> _Texto proporcionado_:
================================

Las cavilaciones de Aquiles sobre una existencia distinta a la estipulada por la ética heroica no son un teatro; son otro aspecto, aunque pasajero, de la compleja figura dibujada por Homero. Es por eso que la Ilíada se alza al plano de eminente obra de arte, ya que sus personajes principales no son parciales e incompletos sino tan complicados, equívocos, sombríos y luminosos como lo es la naturaleza humana misma. La tentación de la paz, de otro estilo de vida que deje atrás lo que el poema califica como “aterradora contienda” y “aciaga guerra” es real, y ello concede a Aquiles una categoría literaria superior a la de un guerrero unidimensional (10). Un héroe impoluto, invulnerable e infalible no sería de veras un héroe.

Salvando las necesarias distancias entre cada caso, el Aquiles homérico presenta rasgos que Salvador de Madariaga detectó en su original estudio sobre Hamlet, otro personaje fundamental de la literatura de Occidente. Escribe el autor español que “el centro de los intereses, pensamientos, motivos y emociones (de Hamlet) es sí mismo… y solo actúa cuando sus propios intereses están directamente afectados… Sus tendencias espontáneas son esencialmente individualistas, y ni siquiera la muerte de otros, de ser necesaria, debe obstaculizar sus deseos”. En resumen, Hamlet es “egocéntrico”, y también a su manera lo es Aquiles (11). Ambos nos intrigan con sus insondables acertijos.

================================

> _Sección de datos_:

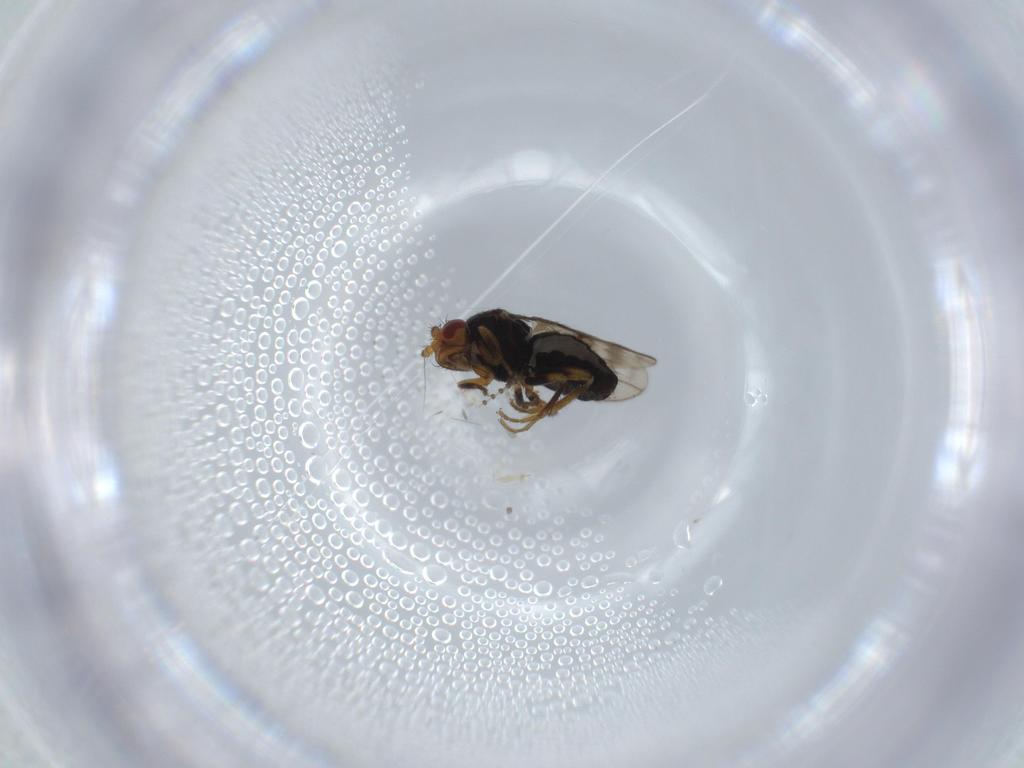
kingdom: Animalia
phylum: Arthropoda
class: Insecta
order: Diptera
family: Sphaeroceridae
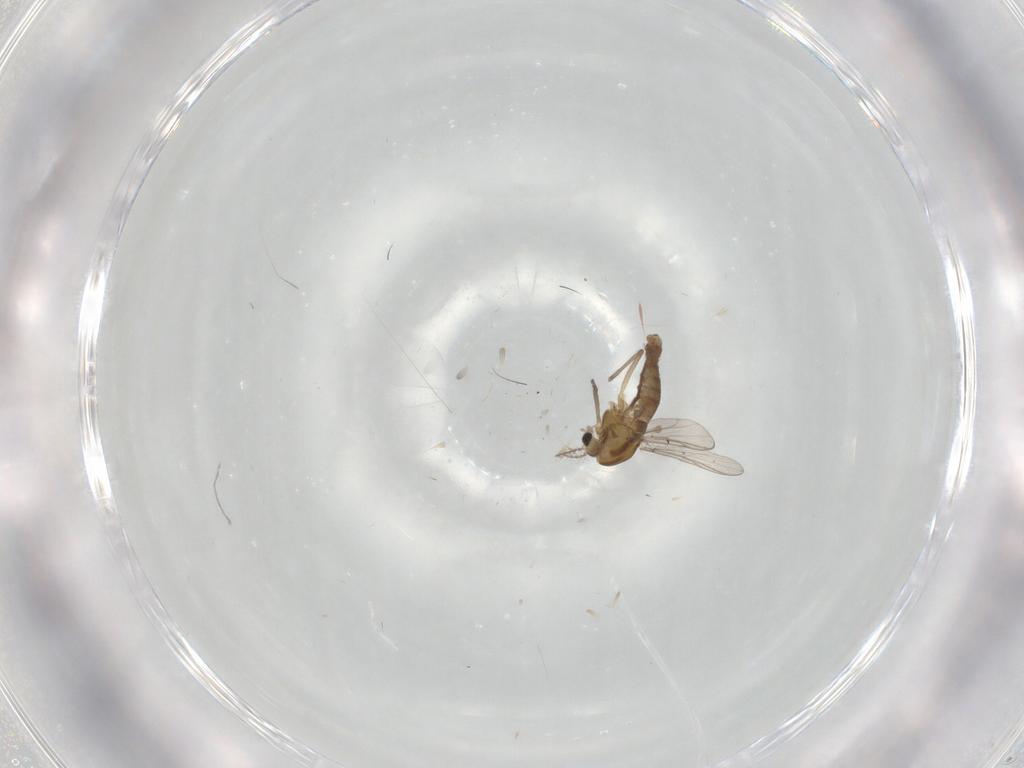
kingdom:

================================

> _Enunciado_: En el texto sobre Aquiles, ¿con qué palabra se resume cómo es Hamlet?

> _Solución_: Egocéntrico.